On this particular December night before New Year’s Eve, not only did the violin bear the weather, but 37-year Monrovia resident David Butler did too.
Over the past decades, he saw Old Town Monrovia change as new administrations operating the street fair brought rock bands and ethnic group performers.
“I would just walk on by,” he said. Though entertainers came and went, Kendall was the one constant who also happened to capture Butler’s attention.
Fridays were convenient for Butler: he could sit down, take a load off from the workweek and finally relax.
Retired, 82-year-old Ed Nilson says although he enjoys the bands the street fair brings, he prefers when the performer, like Kendall, is from someone inside the city.
In his three-to-four hour-long “art installations”, as Kendall calls it, excitement and joy can be felt in Scott Joplin’s “The Entertainer”, consolation in Jesu’s “Joy of Man’s Desiring” and spiritual strength in “Ave Maria”.
Kendall would introduce a song, compliment the audience and end with a bow as his sidekick Barney, a rescued Bichon Frise, sits on a dolly by his side. Kendall’s partner and patroness Jeannette Santana accommodates the audience with a set-up of chairs and heating pads. Habitually, crowds would gather to hear Kendall and children would approach Barney gingerly – at which point Kendall would say, “It’s ok to pet Barney.”
Together, Barney and Kendall are “all part of the entertainment value,” said Butler.
Several children began showing interest in becoming musicians, including 7-year-old Olivia, who wanted to play the violin after hearing Kendall play Disney songs, including “Let It Go”.
“He was very well-rounded in repertoire that he could play anything to spark the interest of different generations,” said her mother Sarah Gallegos.
Upon hearing Kendall would become her teacher, Olivia beamed, thinking she was to be taught by a celebrity.
Today, 12 students are taking private lessons with Kendall at St. Luke’s of Monrovia, a local church that donated its music hall and instruments to Kendall and his students. Kendall’s lessons are free of charge, though he welcomes donations to locally operated charities.
“Everything he does is very special,” said Gallegos, whose 3-year-old son Dylan just began taking lessons on piano and violin. “It’s just like a dream come true to have him in our community.”
In 2014, his performances raised over $25,000 for Foothill Unity Center, Inc. and Bloom Where Planted, an African Children’s Fund charity that supports secondary education in Kenya.

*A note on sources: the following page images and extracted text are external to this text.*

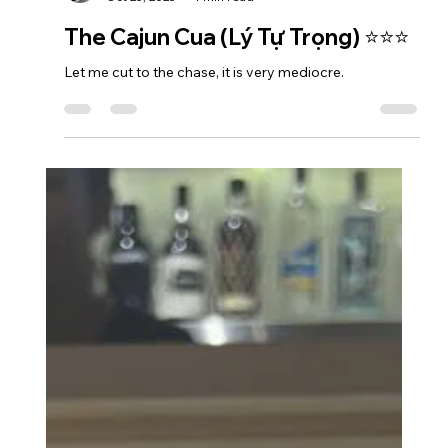
Azedenkae
Oct 25, 2025
1 min read
The Cajun Cua (Lý Tự Trọng) ⭐⭐⭐
Let me cut to the chase, it is very mediocre.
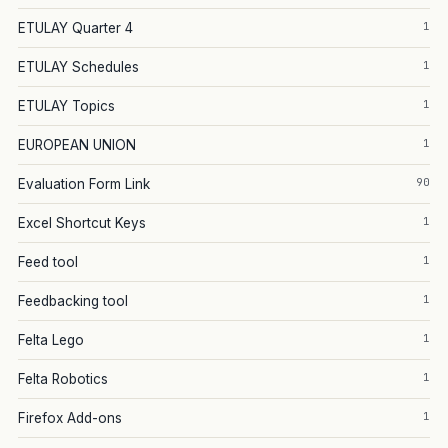
1
ETULAY Quarter 4
1
ETULAY Schedules
1
ETULAY Topics
1
EUROPEAN UNION
90
Evaluation Form Link
1
Excel Shortcut Keys
1
Feed tool
1
Feedbacking tool
1
Felta Lego
1
Felta Robotics
1
Firefox Add-ons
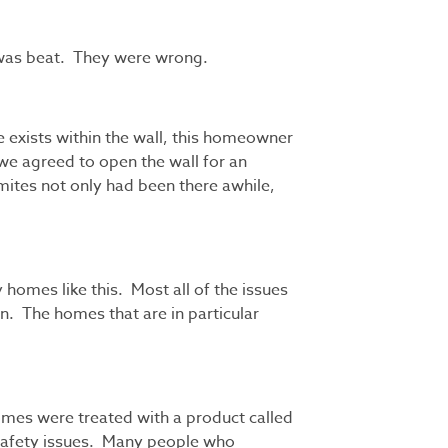
m was beat. They were wrong.
 exists within the wall, this homeowner
we agreed to open the wall for an
mites not only had been there awhile,
 homes like this. Most all of the issues
n. The homes that are in particular
homes were treated with a product called
 safety issues. Many people who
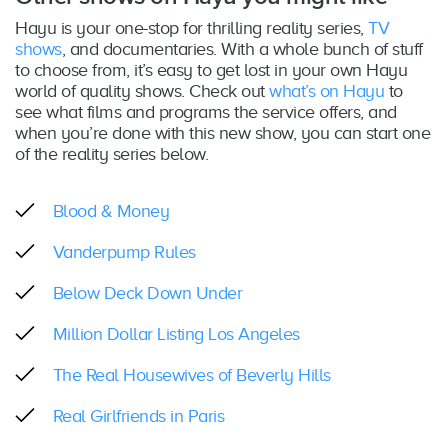
Hayu is your one-stop for thrilling reality series,
TV
shows
, and documentaries. With a whole bunch of stuff
to choose from, it’s easy to get lost in your own Hayu
world of quality shows. Check out
what’s on Hayu
to
see what films and programs the service offers, and
when you’re done with this new show, you can start one
of the reality series below.
Blood & Money
Vanderpump Rules
Below Deck Down Under
Million Dollar Listing Los Angeles
The Real Housewives of Beverly Hills
Real Girlfriends in Paris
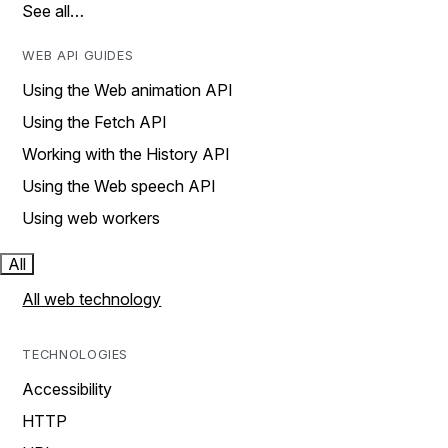
See all…
WEB API GUIDES
Using the Web animation API
Using the Fetch API
Working with the History API
Using the Web speech API
Using web workers
All
All web technology
TECHNOLOGIES
Accessibility
HTTP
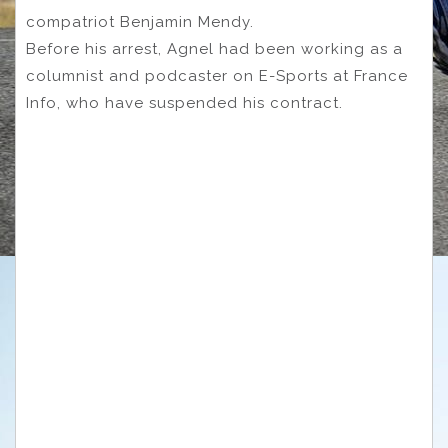
compatriot Benjamin Mendy.
Before his arrest, Agnel had been working as a
columnist and podcaster on E-Sports at France
Info, who have suspended his contract.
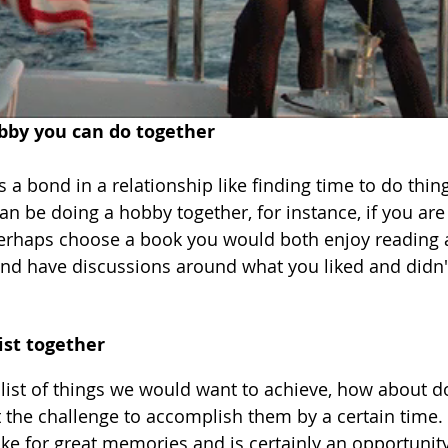
obby you can do together 
 a bond in a relationship like finding time to do thin
n be doing a hobby together, for instance, if you are
perhaps choose a book you would both enjoy reading 
 and have discussions around what you liked and didn't
ist together
 list of things we would want to achieve, how about d
 the challenge to accomplish them by a certain time. T
ake for great memories and is certainly an opportunity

“If good people come together, we can make an impact on those who need us in their darkest hour,” reads Kendall’s website.
Kendall – who lives in a rented room, drives a 1995 Volvo and has a mortgage payment on his student loans – says if in 15 years nothing has changed he wouldn’t be any less happy about where he is in life.
He says his one purpose in life it is to help the people around him find a place of healing and an interest in being a part of humanity in a way that they can make a difference in the world around them.